2. The use method of the kit comprises the following steps:
1) pretreating a standard substance and a quality control substance working solution: adding 20 mu L of standard substance or quality control substance working solution into 180 mu L of blank plasma, adding 20 mu L of internal standard substance working solution, adding 1mL of SALLE reagent, carrying out vortex for 3 minutes, centrifuging at 15000rpm for 10 minutes, taking supernatant, carrying out nitrogen blow-drying at 40 ℃, adding 50 mu L of 90% acetonitrile water solution for redissolution, carrying out vortex for 1 minute, centrifuging at 15000rpm for 10 minutes, and taking supernatant to obtain the standard substance to be detected.
2) Setting liquid chromatography conditions:
the instrument used was ABIQTRAP 5500(AB SCIEX);
the chromatographic column is as follows: InfinityLabPoroshell 120EC-C18,50 mm. times.2.1 mm, 2.7 μm; the flow rate is 0.3mL/min, the column temperature is 35 ℃, and the sample injection amount is 5 mu L; the elution gradient is 0-1 min: 0% -65% of B; 1-6.5 min: 65% -75% of B; 6.5-10 min: 75% -100% of B; 10-11 min: 100% of B; 11-13 min: 65% of B.
3) Setting mass spectrum conditions: electrospray ionization source, positive ion mode, scanning mode using Multiple Reaction Monitoring (MRM); air curtain gas (CUR) is 20 kPa; collision gas (CAD) is Medium; the spray voltage (IS) IS 5000V; the heating gas temperature is 500 ℃; the quantitative ion pair, declustering voltage (DP) and Collision Energy (CE) parameters for the 9 steroid hormones and their isotopic internal standards are shown in table 1.
TABLE 19 MRM analysis parameters of steroid hormones and their isotopic internal standards
Figure BDA0002317757210000111
Figure BDA0002317757210000121
4) And (3) computer detection: and (3) the pretreated standard substance to be detected enters a high performance liquid chromatography-tandem mass spectrometer for detection and analysis, and the peak areas of various steroid hormones and the peak area of the internal standard substance in the chromatogram and the detection standard substance are recorded.
5) And (4) analyzing results:
the steroid hormone contains a plurality of pairs of isomers, the same daughter ions and parent ions can be generated in a mass spectrum Multiple Reaction Monitoring (MRM) scanning mode, if the separation degree of a chromatographic method is not enough, mutual interference is easy to occur, and the detection result is higher.
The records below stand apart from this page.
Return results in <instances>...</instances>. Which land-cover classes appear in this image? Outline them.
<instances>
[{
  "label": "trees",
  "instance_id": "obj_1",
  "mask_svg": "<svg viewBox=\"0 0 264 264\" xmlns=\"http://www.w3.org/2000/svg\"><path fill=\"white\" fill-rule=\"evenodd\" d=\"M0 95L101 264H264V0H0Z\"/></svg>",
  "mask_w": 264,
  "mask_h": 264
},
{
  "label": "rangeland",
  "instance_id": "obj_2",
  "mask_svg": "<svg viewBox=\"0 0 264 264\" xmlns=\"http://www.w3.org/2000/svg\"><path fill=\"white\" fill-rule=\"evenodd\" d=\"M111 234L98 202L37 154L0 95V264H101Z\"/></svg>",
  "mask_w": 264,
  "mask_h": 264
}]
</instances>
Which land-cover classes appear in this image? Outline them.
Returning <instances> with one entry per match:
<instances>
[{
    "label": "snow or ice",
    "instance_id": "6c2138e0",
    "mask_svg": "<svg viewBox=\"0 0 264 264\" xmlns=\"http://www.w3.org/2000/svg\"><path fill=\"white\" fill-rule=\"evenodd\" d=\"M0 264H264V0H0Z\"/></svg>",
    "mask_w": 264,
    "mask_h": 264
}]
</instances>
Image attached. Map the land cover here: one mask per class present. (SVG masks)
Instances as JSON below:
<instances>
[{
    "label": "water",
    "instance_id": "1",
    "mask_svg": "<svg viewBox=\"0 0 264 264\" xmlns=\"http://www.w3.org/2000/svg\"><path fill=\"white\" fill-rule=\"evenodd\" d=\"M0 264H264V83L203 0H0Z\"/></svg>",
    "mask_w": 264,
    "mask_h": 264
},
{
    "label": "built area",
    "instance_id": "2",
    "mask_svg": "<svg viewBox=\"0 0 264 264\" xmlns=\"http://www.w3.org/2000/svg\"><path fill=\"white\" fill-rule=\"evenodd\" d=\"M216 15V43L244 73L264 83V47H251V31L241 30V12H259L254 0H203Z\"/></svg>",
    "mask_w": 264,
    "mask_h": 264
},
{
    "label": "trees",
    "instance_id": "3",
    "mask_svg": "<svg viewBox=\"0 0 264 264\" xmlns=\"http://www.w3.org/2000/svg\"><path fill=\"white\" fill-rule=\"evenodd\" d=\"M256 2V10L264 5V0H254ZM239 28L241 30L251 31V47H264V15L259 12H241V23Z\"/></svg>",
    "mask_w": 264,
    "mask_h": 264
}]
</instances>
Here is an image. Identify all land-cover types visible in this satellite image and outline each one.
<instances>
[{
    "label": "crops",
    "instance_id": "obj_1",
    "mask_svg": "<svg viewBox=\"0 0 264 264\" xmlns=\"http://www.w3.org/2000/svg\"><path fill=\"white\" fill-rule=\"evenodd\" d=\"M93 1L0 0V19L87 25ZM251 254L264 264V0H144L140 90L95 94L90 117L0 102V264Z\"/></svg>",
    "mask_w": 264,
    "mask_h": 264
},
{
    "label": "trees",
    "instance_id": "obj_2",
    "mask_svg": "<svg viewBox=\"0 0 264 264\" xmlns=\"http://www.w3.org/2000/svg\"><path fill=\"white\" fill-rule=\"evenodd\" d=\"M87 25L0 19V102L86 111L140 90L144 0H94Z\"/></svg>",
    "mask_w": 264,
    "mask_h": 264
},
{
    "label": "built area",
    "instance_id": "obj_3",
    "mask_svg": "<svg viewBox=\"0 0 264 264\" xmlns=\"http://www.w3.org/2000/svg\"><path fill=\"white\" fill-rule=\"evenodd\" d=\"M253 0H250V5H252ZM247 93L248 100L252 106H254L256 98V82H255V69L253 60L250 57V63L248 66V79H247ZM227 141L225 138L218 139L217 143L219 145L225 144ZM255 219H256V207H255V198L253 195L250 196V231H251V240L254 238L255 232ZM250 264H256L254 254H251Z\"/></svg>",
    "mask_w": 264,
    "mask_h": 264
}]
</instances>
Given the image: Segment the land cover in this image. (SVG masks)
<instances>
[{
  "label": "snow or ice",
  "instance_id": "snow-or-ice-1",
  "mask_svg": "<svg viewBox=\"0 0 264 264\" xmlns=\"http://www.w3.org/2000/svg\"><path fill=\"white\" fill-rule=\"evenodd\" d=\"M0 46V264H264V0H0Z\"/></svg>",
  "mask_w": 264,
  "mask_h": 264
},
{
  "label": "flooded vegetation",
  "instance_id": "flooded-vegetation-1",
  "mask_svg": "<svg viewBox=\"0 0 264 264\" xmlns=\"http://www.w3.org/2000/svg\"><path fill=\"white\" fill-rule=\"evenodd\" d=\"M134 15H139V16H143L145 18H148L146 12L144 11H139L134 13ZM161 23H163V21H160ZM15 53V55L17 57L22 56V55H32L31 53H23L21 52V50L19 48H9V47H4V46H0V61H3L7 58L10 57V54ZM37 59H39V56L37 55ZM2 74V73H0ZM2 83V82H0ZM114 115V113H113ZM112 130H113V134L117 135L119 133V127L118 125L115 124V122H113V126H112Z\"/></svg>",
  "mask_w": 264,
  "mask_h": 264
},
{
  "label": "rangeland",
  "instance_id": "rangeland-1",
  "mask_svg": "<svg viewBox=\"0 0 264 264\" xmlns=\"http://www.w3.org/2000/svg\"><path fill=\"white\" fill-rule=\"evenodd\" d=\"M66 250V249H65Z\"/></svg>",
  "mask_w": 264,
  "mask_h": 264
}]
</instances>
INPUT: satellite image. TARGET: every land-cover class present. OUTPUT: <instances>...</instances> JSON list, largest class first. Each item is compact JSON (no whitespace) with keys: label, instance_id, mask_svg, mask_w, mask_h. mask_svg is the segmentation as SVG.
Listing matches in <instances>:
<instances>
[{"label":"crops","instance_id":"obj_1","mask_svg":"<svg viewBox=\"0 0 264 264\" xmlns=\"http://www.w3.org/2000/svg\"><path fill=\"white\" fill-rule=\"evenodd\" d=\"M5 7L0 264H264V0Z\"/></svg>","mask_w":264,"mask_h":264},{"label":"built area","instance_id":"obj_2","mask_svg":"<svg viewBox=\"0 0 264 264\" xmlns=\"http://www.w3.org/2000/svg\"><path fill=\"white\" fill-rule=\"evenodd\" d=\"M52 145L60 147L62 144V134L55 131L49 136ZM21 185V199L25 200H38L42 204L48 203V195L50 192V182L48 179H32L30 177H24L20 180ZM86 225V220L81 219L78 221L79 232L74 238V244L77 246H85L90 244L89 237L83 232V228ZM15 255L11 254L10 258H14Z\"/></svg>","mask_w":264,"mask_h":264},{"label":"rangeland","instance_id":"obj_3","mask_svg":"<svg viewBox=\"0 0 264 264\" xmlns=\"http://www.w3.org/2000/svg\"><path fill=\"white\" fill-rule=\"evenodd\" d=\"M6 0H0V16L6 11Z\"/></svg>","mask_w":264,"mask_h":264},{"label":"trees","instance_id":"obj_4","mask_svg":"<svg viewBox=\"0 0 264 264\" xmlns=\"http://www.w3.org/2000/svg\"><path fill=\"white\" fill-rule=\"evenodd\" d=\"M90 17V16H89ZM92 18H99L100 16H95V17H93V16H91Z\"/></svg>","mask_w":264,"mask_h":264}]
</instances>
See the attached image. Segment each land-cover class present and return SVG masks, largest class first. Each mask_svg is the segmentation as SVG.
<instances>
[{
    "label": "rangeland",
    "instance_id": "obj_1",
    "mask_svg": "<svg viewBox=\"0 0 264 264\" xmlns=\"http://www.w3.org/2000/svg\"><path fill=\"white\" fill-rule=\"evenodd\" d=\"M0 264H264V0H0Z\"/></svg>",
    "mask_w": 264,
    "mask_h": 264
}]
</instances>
There are two pairs of isomers in the present invention: 11-deoxycorticosterol and corticosterone, dehydroepiandrosterone and testosterone, whose extracted ion flow diagrams are shown in fig. 1 and 2, it can be seen that both pairs of isomers achieve baseline separation.
The concentration of 5 standard working solutions is taken as an x axis, the concentration of the standard is taken as the x axis, the peak area ratio of the standard to an internal standard substance is taken as a y axis to draw a standard curve, the retention time, the standard curve and the correlation of 9 steroid hormones are shown in table 2, and cortisol, cortisone, 11-deoxycorticosterol, corticosterone, dehydroepiandrosterone, testosterone, 17-hydroxyprogesterone, androstenedione and progesterone respectively show good linearity in the following ranges: 1 ng/m-250 ng/mL, 0.2 ng/m-50 ng/mL, 0.01 ng/m-2.5 ng/mL, 0.1 ng/m-25 ng/mL, 0.5 ng/m-25 ng/mL, 0.05 ng/m-12.5 ng/mL, 0.02 ng/m-5 ng/mL, 0.1 ng/m-5 ng/mL, 0.05 ng/m-12.5 ng/mL.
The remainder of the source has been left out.